──────── Data section ────────

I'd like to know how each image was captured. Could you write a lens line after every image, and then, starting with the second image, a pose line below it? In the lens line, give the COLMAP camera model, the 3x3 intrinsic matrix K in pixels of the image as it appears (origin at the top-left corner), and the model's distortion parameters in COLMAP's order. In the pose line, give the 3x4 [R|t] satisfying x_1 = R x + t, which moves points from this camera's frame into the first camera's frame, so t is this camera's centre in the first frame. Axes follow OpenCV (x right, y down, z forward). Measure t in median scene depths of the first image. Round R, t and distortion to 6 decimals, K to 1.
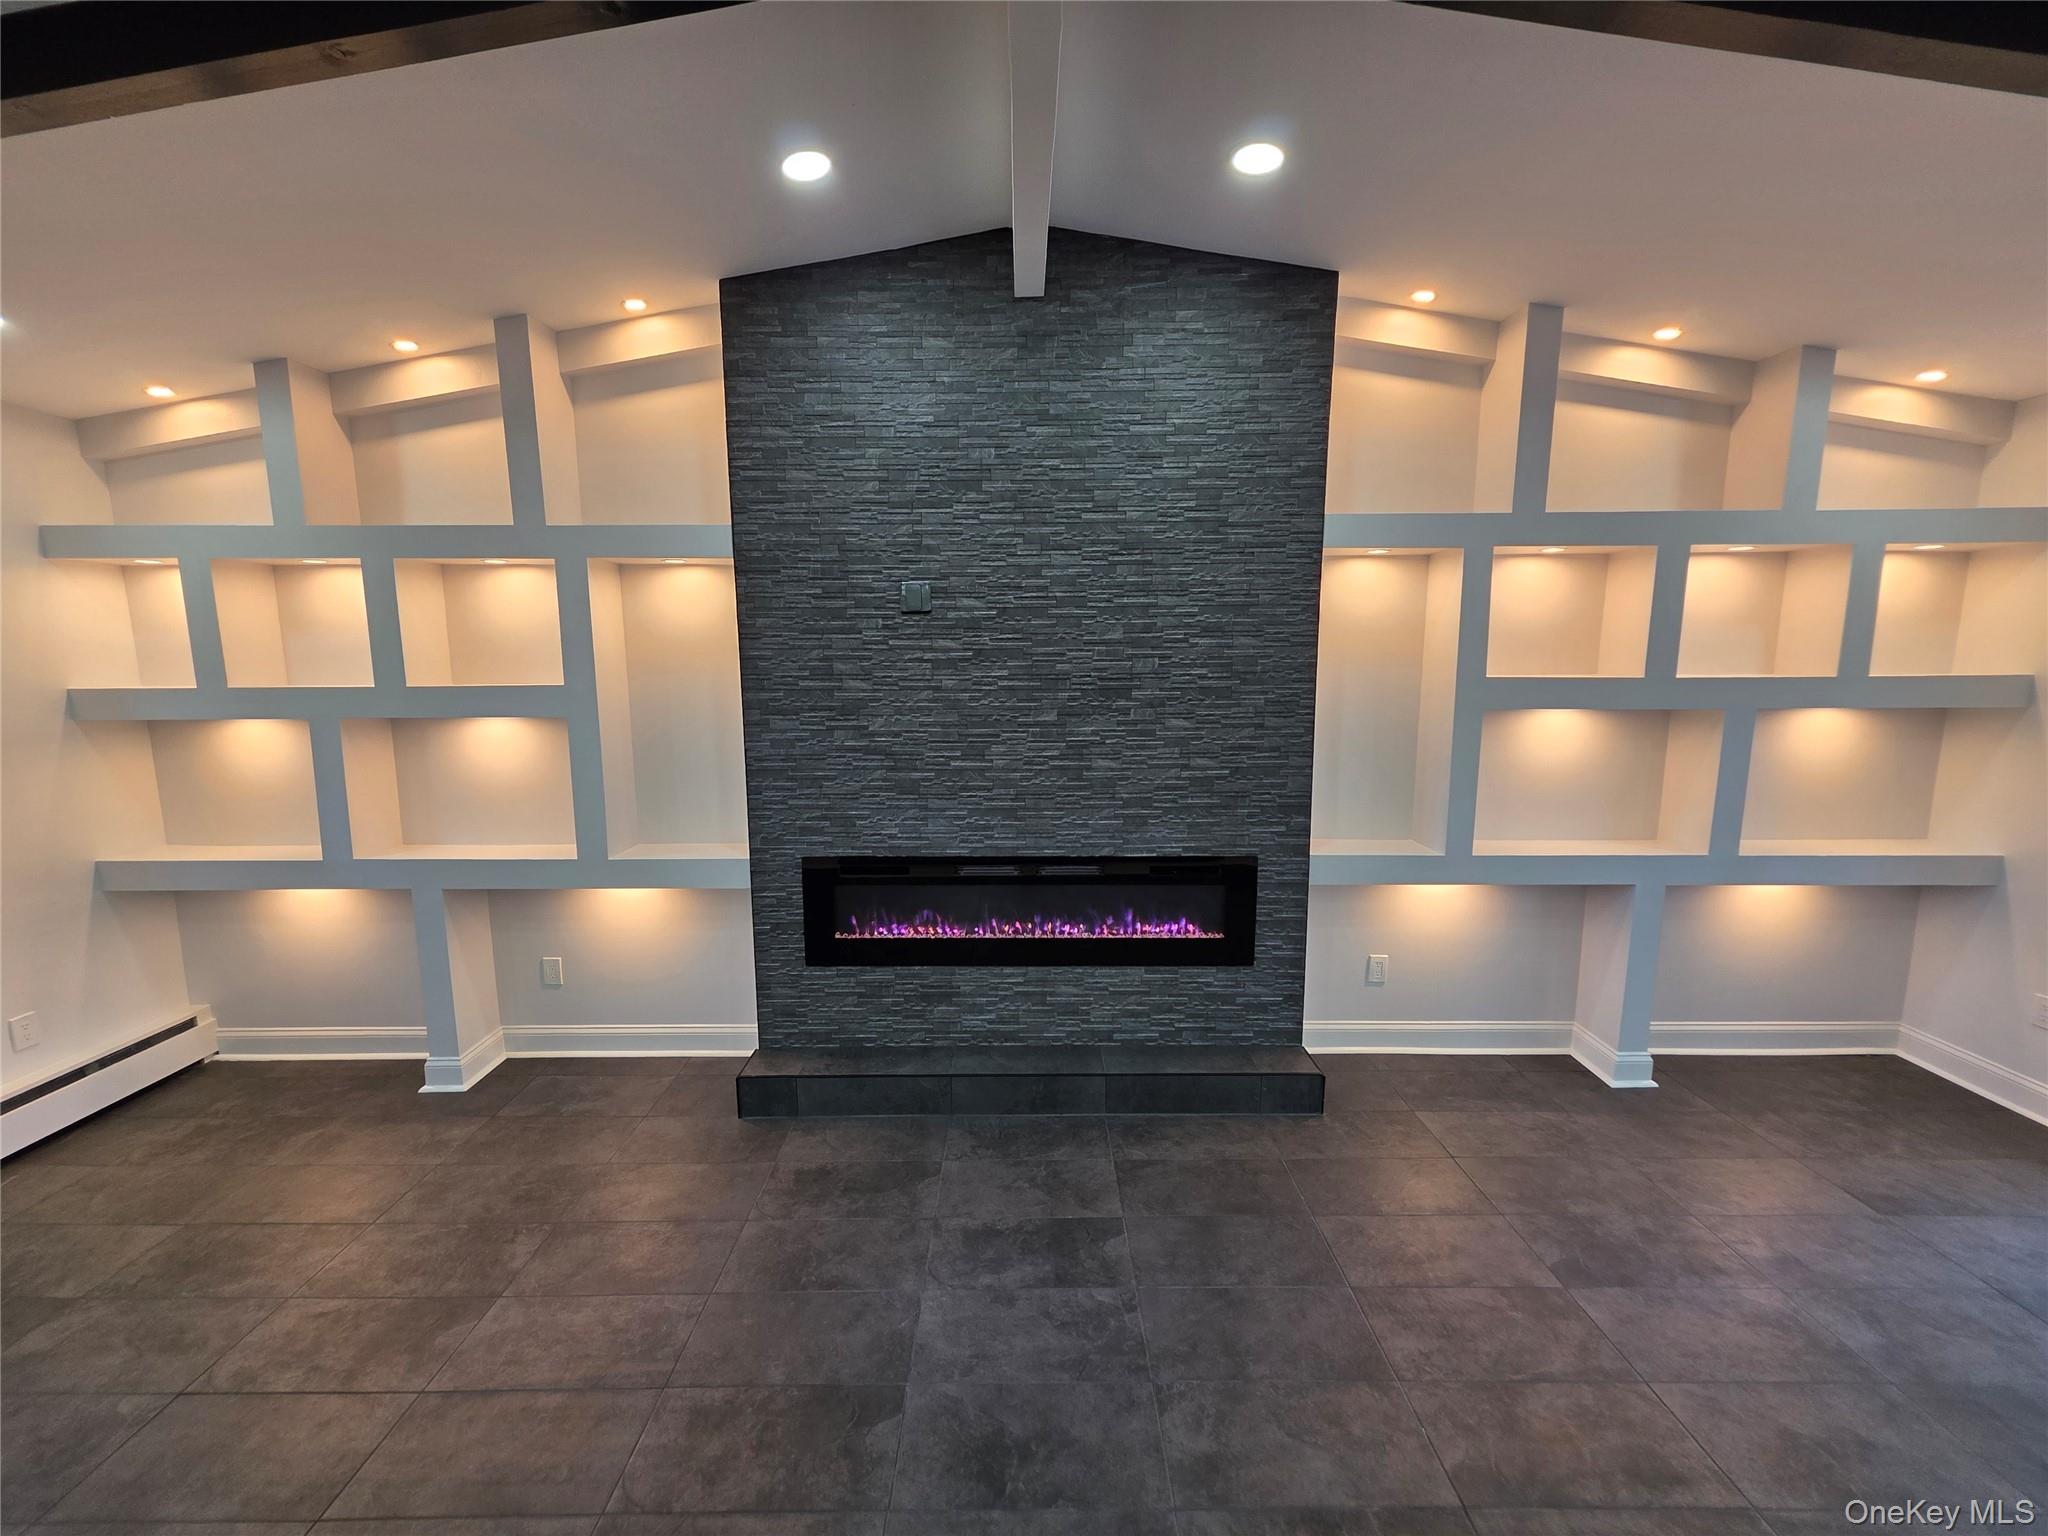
lens RADIAL K [[822.0, 0, 1020.8], [0, 822.0, 753.8], [0, 0, 1]] dist [0.001563, 0.000093]
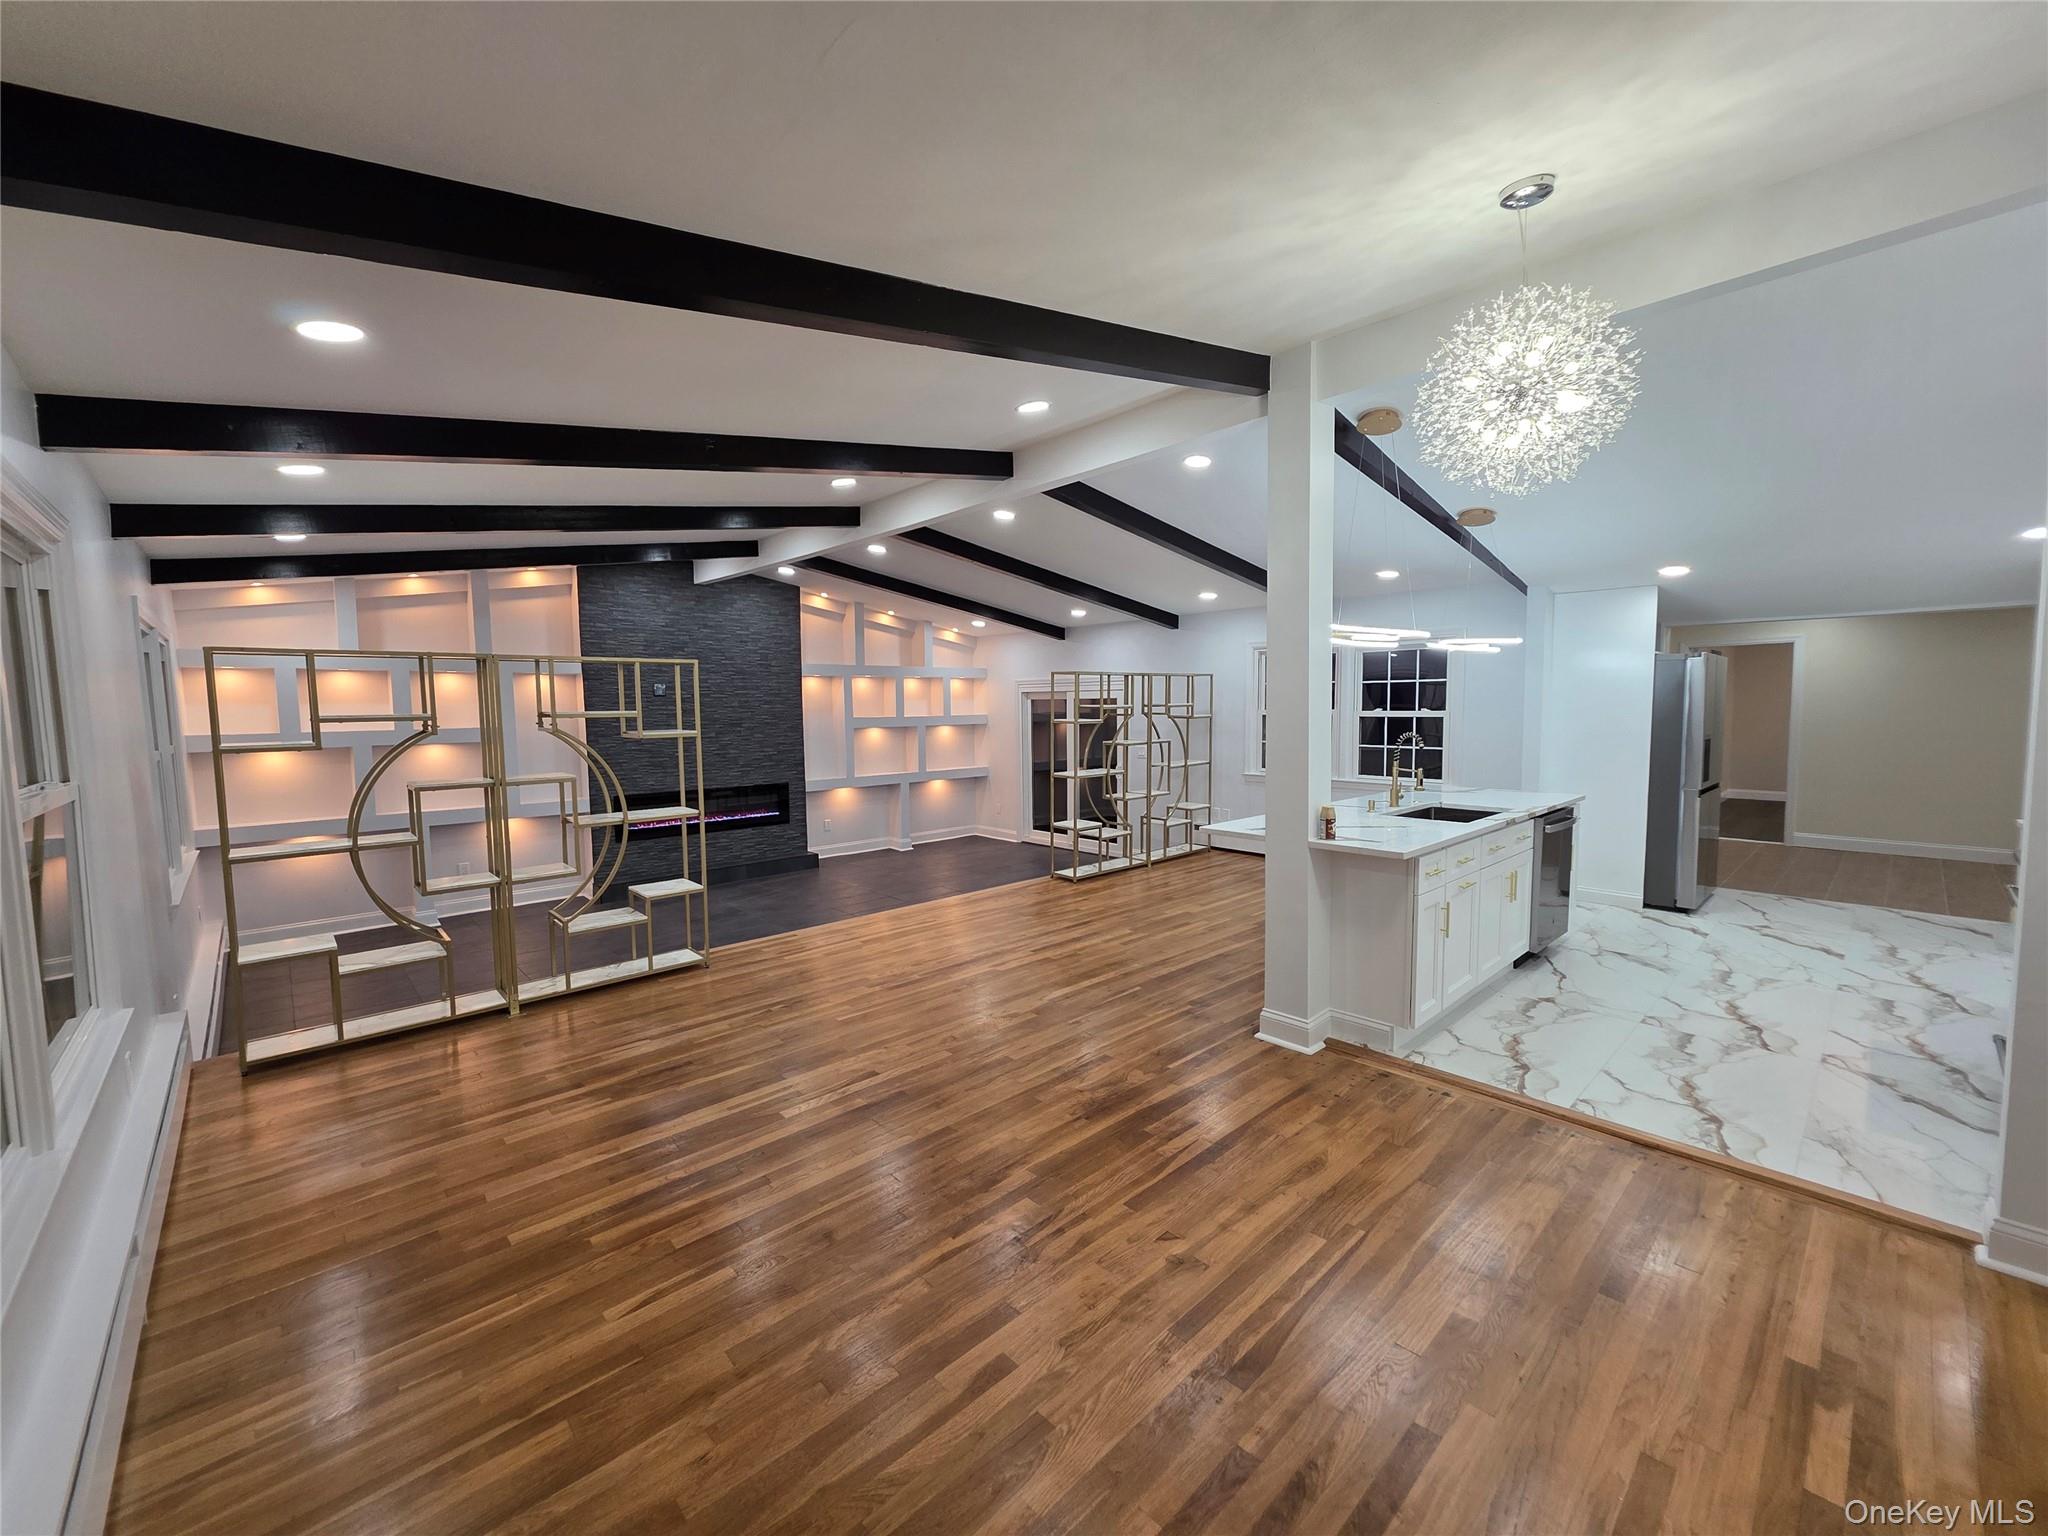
lens RADIAL K [[822.0, 0, 1026.6], [0, 822.0, 766.3], [0, 0, 1]] dist [0.001563, 0.000093]
pose [[0.721361, -0.054399, 0.690419, -1.068953], [0.099181, 0.994749, -0.025248, 0.223107], [-0.685420, 0.086690, 0.722969, -1.604506]]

────────

* _Exercise_: Reproduce the entire listing above word for word, omitting the pictures.

* _Finished exercise_:
I'd like to know how each image was captured. Could you write a lens line after every image, and then, starting with the second image, a pose line below it? In the lens line, give the COLMAP camera model, the 3x3 intrinsic matrix K in pixels of the image as it appears (origin at the top-left corner), and the model's distortion parameters in COLMAP's order. In the pose line, give the 3x4 [R|t] satisfying x_1 = R x + t, which moves points from this camera's frame into the first camera's frame, so t is this camera's centre in the first frame. Axes follow OpenCV (x right, y down, z forward). Measure t in median scene depths of the first image. Round R, t and distortion to 6 decimals, K to 1.
lens RADIAL K [[822.0, 0, 1020.8], [0, 822.0, 753.8], [0, 0, 1]] dist [0.001563, 0.000093]
lens RADIAL K [[822.0, 0, 1026.6], [0, 822.0, 766.3], [0, 0, 1]] dist [0.001563, 0.000093]
pose [[0.721361, -0.054399, 0.690419, -1.068953], [0.099181, 0.994749, -0.025248, 0.223107], [-0.685420, 0.086690, 0.722969, -1.604506]]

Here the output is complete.